Friday, 13 September 2013

A Speech to Write

I have been invited to make a speech next week. That is a relatively rare occurrence, so naturally, I start with a (mental) literature search.


 A corner of my mental library




The first thing my mind settles on is Gussie Fink-Nottle's speech at the Market Snodsbury Grammar School Prize Giving.  This must rate as one of the greatest passages of comic writing in the language, but I scarcely want to emulate Gussie.


The late, great, P G Wodehouse

Then the name King came to mind.  Not Martin Luther King, I'm afraid, but Clive King.  Lou's speech in Stig of the Dump is another classic, but again not one I would want to copy.  



My highbrow literary tastes



After all, I will be addressing an audience of academics.





An audience of academics hanging on my every word (fantasy #3542)





With a vague feeling of gloom, I thought I might have to do all my own work; and then a friend pointed me at these two fantastic resources.

One is an academic sentence generator, that produces wonderful results such as: 
The linguistic construction of normative value(s) is, and yet is not, the discourse of pedagogical institutions.
This is clearly the stuff for the occasion, and I realised my problems were nearly solved. 

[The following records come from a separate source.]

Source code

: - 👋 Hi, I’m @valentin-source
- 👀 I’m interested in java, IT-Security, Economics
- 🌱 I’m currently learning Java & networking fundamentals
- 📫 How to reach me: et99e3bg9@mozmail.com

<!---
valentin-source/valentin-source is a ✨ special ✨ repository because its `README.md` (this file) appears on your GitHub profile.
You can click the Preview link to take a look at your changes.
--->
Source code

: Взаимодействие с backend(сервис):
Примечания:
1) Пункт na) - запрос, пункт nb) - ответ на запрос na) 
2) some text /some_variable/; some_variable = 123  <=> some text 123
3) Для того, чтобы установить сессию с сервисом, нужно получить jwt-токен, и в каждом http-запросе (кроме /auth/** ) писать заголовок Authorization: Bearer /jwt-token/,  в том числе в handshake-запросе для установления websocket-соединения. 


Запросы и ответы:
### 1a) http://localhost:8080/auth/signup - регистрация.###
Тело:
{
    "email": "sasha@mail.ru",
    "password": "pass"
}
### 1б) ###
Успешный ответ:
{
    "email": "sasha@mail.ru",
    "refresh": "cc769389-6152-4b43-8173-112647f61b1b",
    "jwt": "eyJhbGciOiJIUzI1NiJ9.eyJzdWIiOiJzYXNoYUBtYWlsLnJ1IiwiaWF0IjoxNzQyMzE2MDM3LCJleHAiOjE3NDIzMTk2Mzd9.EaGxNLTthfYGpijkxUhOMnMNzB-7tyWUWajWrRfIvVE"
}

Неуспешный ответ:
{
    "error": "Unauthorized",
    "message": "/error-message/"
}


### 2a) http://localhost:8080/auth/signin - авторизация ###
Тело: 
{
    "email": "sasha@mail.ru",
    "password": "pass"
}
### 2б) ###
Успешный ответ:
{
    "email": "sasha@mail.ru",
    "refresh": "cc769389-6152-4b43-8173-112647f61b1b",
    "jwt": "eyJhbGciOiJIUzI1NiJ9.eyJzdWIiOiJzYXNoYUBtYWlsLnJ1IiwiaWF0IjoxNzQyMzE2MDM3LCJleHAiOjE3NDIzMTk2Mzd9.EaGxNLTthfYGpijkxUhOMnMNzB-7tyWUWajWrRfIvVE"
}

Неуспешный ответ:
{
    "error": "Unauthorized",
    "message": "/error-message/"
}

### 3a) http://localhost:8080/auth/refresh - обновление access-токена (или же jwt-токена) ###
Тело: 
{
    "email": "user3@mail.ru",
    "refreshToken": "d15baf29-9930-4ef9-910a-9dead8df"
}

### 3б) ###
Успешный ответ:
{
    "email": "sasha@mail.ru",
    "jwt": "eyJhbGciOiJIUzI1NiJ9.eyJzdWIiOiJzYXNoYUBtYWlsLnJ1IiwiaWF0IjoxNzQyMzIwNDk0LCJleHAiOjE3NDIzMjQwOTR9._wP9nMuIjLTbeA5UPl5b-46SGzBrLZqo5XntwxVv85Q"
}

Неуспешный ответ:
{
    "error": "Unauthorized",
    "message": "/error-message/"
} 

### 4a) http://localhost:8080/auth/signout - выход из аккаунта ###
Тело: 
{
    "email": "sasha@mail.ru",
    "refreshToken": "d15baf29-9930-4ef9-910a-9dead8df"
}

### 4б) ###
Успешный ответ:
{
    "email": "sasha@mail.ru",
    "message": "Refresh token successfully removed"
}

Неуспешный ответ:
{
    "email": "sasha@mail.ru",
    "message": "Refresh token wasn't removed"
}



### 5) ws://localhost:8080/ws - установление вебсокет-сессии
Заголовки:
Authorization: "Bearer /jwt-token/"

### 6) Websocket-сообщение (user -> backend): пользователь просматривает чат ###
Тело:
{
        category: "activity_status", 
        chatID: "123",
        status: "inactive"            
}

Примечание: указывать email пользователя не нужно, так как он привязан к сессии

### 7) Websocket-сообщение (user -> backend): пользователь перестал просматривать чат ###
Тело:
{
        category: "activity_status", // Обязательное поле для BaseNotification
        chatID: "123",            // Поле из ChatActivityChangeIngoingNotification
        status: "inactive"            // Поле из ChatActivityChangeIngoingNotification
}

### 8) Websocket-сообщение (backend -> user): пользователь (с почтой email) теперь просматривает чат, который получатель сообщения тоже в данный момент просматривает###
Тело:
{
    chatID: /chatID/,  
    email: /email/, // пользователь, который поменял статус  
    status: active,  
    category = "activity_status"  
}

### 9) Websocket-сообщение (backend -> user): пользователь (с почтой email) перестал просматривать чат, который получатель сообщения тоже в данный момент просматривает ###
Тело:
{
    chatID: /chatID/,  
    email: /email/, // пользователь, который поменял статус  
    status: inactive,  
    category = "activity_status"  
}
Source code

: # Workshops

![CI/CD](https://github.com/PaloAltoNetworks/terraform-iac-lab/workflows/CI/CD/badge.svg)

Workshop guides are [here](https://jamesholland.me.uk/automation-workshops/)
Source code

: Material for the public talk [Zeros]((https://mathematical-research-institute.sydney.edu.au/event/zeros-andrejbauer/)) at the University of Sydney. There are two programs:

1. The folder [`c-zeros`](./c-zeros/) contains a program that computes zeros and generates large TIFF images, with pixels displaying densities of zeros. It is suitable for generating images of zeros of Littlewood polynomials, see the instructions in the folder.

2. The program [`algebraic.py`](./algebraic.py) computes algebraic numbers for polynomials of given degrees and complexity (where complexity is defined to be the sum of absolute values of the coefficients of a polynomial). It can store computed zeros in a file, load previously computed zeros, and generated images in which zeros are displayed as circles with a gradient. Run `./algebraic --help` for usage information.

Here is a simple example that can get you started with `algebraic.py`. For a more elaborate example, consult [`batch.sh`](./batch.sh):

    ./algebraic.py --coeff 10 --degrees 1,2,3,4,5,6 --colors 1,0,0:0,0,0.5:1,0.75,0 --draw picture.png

More useful still, however (though arguably slightly less entertaining), is the Postmodern Generator, which will write the whole thing for me, in this style:
1. Narratives of stasis
“Sexual identity is fundamentally a legal fiction,” says Sartre. Thus, Hubbard[1] holds that we have to choose between capitalist discourse and preconstructive situationism.
The characteristic theme of the works of Rushdie is the role of the observer as artist. Bataille suggests the use of postcultural nationalism to modify sexuality. However, the example of semanticist theory intrinsic to Rushdie’s Satanic Verses emerges again in The Moor’s Last Sigh, although in a more subcapitalist sense. (... and on it goes)
However, I am not sure I could deliver such a speech with the straight face it would undoubtedly need to carry it off.


I would muse further about this, and indeed the ethics of delivering a speech generated by a random phrase-maker.  But I can't - I have speech to write.

Enough procrastination: I must get to work!